Mapla Singam Movie Review
Director : Rajasekhar
Producer : P.Madhan
Writter : Don Ashok
Cast : Vimal | Anjali | Soori
Music : N. R. Raghunanthan
Cinematography : V.S. Tharun Balaji
Editor : Vivek Harshan
Production company : Escape Artists Motion Pictures
Running Time : 131 minutes
It looks like Vimal is synonymously getting settled with comfort compatibility when it comes to rural based entertainers. In fact, some of his hits like Kalavani and Desingu Raja have proved to be such illustrations. Filmmaker Rajasekhar has seemingly opted Vimal with such beliefs that a comedy caper in rural backdrops with Vimal and Soori combination would work out best results. Anjali teams up with Vimal for the third time after Thoonga Nagaram and Kalakalappu. Radharavi, Soori, Kaali Venkat, Jayaprakash and Ramdoss are the others in the star-cast.
It’s a hackneyed plot, where we see Vimal and Anjali belong to the families of different village cohorts that has been clashing with feuds for decades over the petty issues of egos and prestige. On an unexpected turn, their siblings fall in love and decide to get married, which turns the situations intensely complicated. Furthermore, Vimal and Anjali fall for each other, but situations impose the threat to their relationships.
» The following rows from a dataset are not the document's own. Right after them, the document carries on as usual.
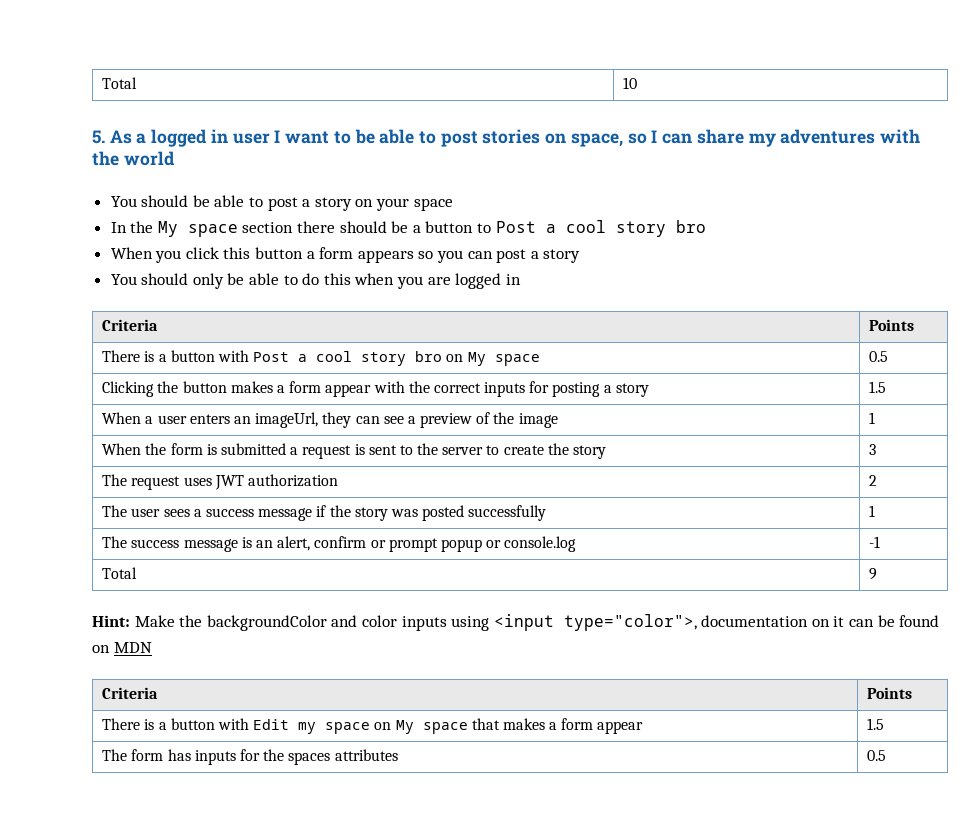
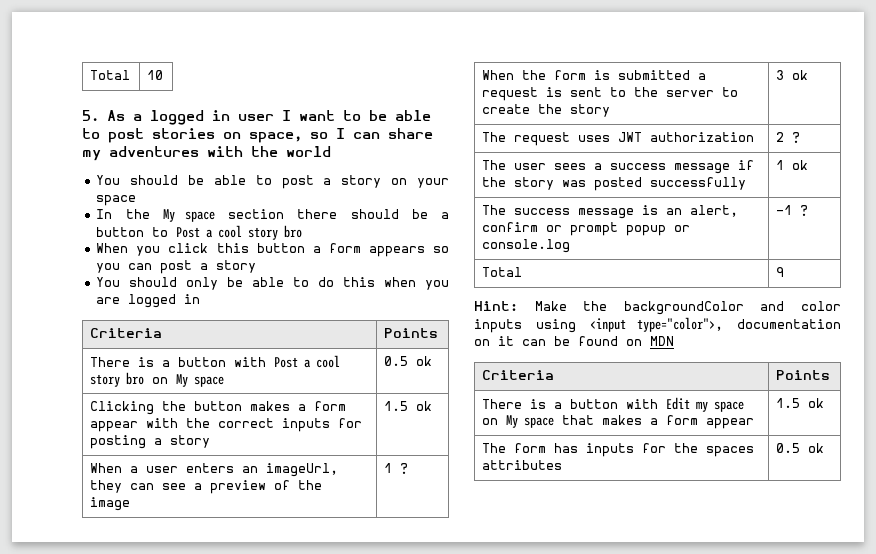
(889, 356) none -> [416,356,433,366] ok
(887, 387) none -> [416,401,433,411] ok
(876, 418) none -> [400,463,409,474] ?
(877, 449) none -> [792,70,809,80] ok
(878, 480) none -> [792,132,801,143] ?
(876, 511) none -> [792,160,809,170] ok
(881, 542) none -> [800,205,809,216] ?
(885, 724) none -> [808,398,825,408] ok
(887, 755) none -> [808,443,825,453] ok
The dramatic events as cited in the synopsis look time worn for we have seen many of such tales in limitless numbers. Rajasekhar has tried appealing to the universal audiences with the treatment of tickling funny bones. Well, it works out in certain places with the combination of Vimal, Soori and Kaali Venkat. On the other end, Munishkanth (a) Ramdoss tries to evoke laughter too and Lollu Sabha Swaminathan adds up to this quotient. In spite of having some light humor elements, the film actually lacks substantiality in screenplay.
Vimal gives an effortless performance and sticks to this role just like tailor-made. Anjali too is offered a similar role of Tomboyish shade as in her erstwhile movies. Soori always shares a good rapport with actors like Vimal and Sivakarthikeyan and in all likelihood, this one proves more illustrating of this. Radharavi is at his best. Jayaprakash appears in few portions and has nothing much to deliver.
The first half is lively in parts and as the story proceeds to second hour, it slows down the pace, but it’s fine to see the comedy portions often spread out.
On the whole, Mappillai Singam is a mindless entertainer that could somewhat click among the audiences at sub-urban and rural areas.